In 2001, volunteers and Department staff controlled invasive weeds immediately around translocated Population 3T by hand. To control Guilford Grass (Romulea sp.) in open areas away from translocated plants herbicide was applied via a blanket wiper mounted on a four-wheel motorbike. The remaining weed species are mostly annuals and these will be controlled by application of herbicide and slashing as required. The aim is to eventually smother the weed species with re-introduced native vegetation.

The fence surrounding translocated Population 3T was observed to have deteriorated in some sections and rabbit activity noted. Repairs have now been undertaken and 1080 poisoned oats, gassing and shooting used to reduce the rabbit population. However, rabbits continue to threaten newly translocated plants and rabbit control will continue.

Implementation of recovery actions as outlined in the IRP entitled 'Shrublands on southern Swan Coastal Plain Ironstones' (English 1999) has commenced.

A double-sided A4 poster has been produced and includes a description of Lambertia echinata subsp. occidentalis, its habitat, threats, recovery actions and photos. It will be distributed to community members through local libraries, wildflower shows and hand outs. It is hoped that it may result in the discovery of new populations. A second information sheet that describes and illustrates the Threatened Ecological Community in which this taxon occurs, including its values and threats, has also been produced.

------------------------------------------------------------------------

▶ [Exercise aim]:
Update the passage of the Lambertia recovery text that begins at the words "A double-sided A4" and stops after "also been produced.", replacing "poster" with "leaflet". You can do without the items that come after this text.

▶ [Provided data]:
------------------------------------------------------------------------

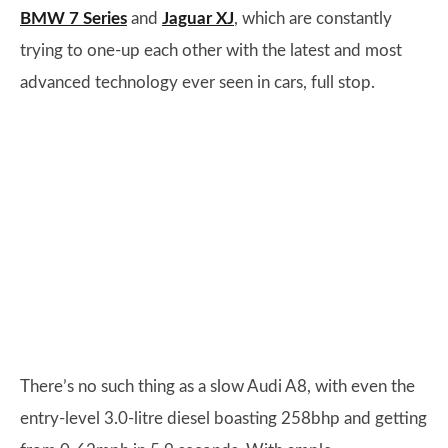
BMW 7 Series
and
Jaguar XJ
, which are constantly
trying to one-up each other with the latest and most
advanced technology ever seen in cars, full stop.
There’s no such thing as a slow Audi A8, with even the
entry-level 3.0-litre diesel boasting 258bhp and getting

------------------------------------------------------------------------

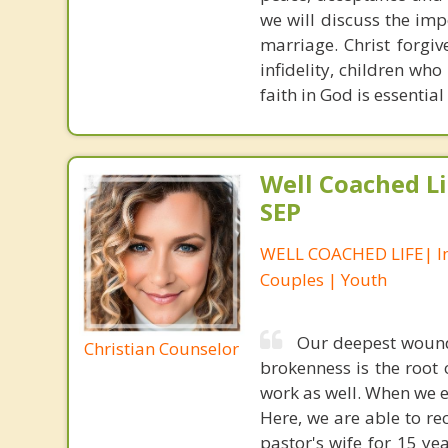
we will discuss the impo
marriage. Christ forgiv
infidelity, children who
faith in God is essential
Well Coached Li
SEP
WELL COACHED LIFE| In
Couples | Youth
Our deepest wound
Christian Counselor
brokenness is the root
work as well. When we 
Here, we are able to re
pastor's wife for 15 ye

------------------------------------------------------------------------

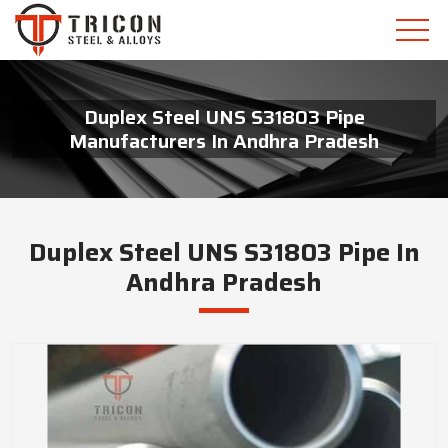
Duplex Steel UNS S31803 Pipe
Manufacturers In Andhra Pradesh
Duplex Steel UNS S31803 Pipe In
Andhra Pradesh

------------------------------------------------------------------------

▶ [Solved exercise]:
A double-sided A4 leaflet has been produced and includes a description of Lambertia echinata subsp. occidentalis, its habitat, threats, recovery actions and photos. It will be distributed to community members through local libraries, wildflower shows and hand outs. It is hoped that it may result in the discovery of new populations. A second information sheet that describes and illustrates the Threatened Ecological Community in which this taxon occurs, including its values and threats, has also been produced.